# Any idea if this is mids or highs?



## JL89 (Nov 2, 2012)

I got this from a guy that said its high grade. Its doesnt smell very strong, but i havent found any seeds. I just hope I didnt get ripped off.View attachment 2395622 Opinions?


----------



## Pandrilby (Nov 2, 2012)

It's hard to tell. I've had crappy looking dark weed that was awesome. And I just got a bag last week that smelled amazing but literally almost did nothing. Looks mids to me. But smoking it would be the only way to know for sure.


----------



## hsfkush (Nov 3, 2012)

Looks can be very deceiving as Pandrilby pointed out. I got sold some Geforce and I took one look at it and said, "Do I look like a mug?"he made a joint and passed it to me and just watched me sink into the couch, needless to say, I took him up on his offer and it was well worth the money.


----------



## TwoSpirit (Nov 8, 2012)

Well, it looks like some High's but there's only one way to find out. 

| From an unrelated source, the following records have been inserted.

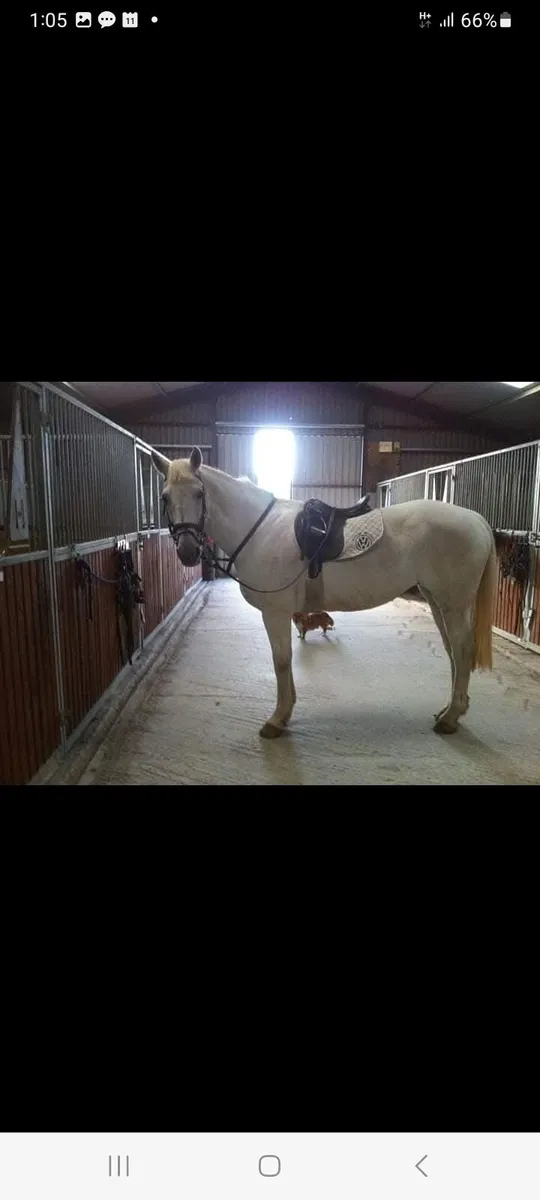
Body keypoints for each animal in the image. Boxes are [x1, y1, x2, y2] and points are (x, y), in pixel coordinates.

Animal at [152, 446, 497, 740]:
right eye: (165, 497)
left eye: (199, 493)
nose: (187, 552)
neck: (260, 530)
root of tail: (476, 520)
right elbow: (284, 660)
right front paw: (286, 713)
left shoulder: (275, 613)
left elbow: (281, 660)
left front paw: (277, 719)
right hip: (438, 601)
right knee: (453, 652)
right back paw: (451, 710)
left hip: (454, 603)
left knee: (462, 650)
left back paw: (450, 718)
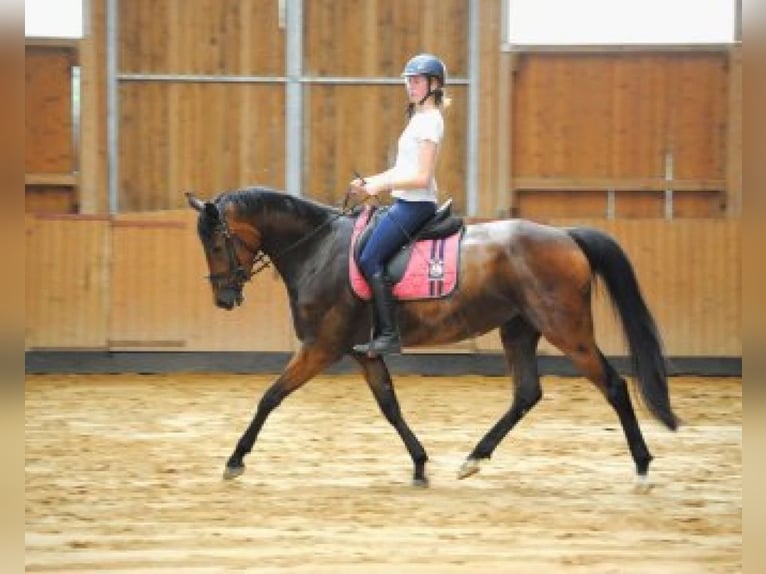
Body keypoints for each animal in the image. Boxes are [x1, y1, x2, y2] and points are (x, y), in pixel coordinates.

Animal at [186, 187, 680, 488]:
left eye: (217, 243)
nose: (223, 298)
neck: (318, 249)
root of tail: (565, 235)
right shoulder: (363, 353)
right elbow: (390, 406)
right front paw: (420, 464)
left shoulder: (320, 348)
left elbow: (270, 397)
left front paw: (235, 460)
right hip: (519, 329)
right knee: (526, 393)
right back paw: (475, 458)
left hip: (567, 329)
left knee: (613, 386)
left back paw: (642, 466)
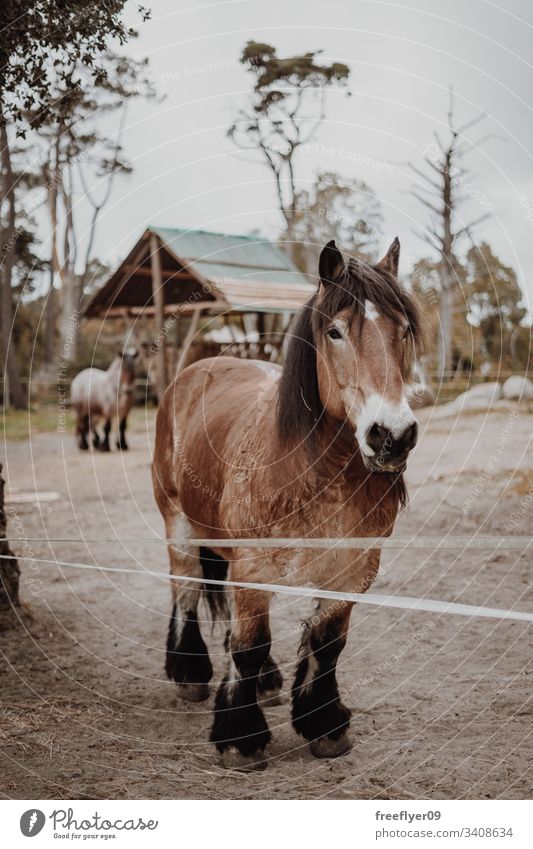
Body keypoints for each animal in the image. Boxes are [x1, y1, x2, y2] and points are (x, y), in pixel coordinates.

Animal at [151, 238, 424, 768]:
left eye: (402, 330)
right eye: (336, 331)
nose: (392, 436)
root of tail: (198, 369)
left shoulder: (352, 571)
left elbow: (327, 643)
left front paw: (325, 725)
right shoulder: (252, 566)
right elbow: (248, 645)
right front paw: (239, 738)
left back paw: (267, 683)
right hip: (179, 523)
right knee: (186, 590)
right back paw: (190, 675)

I'd smoke a fairly small bowl to test it out. It it's some Highs, you'll feel a nice buzz coming on. If it's anything less you probably won't feel anything out of the ordinary. As far as the smell goes, maybe it's from an older supply ? With age I've noticed weed loses it's aroma fast.


----------



## echlectica (Nov 8, 2012)

I've grown a lot of strains that were super potent but just didn't have much for smell or taste. In fact I currently have Durban Poison going and so phenos of that that have a rather shitty taste but it gets you ripped, I think thats why they call it Poison.


----------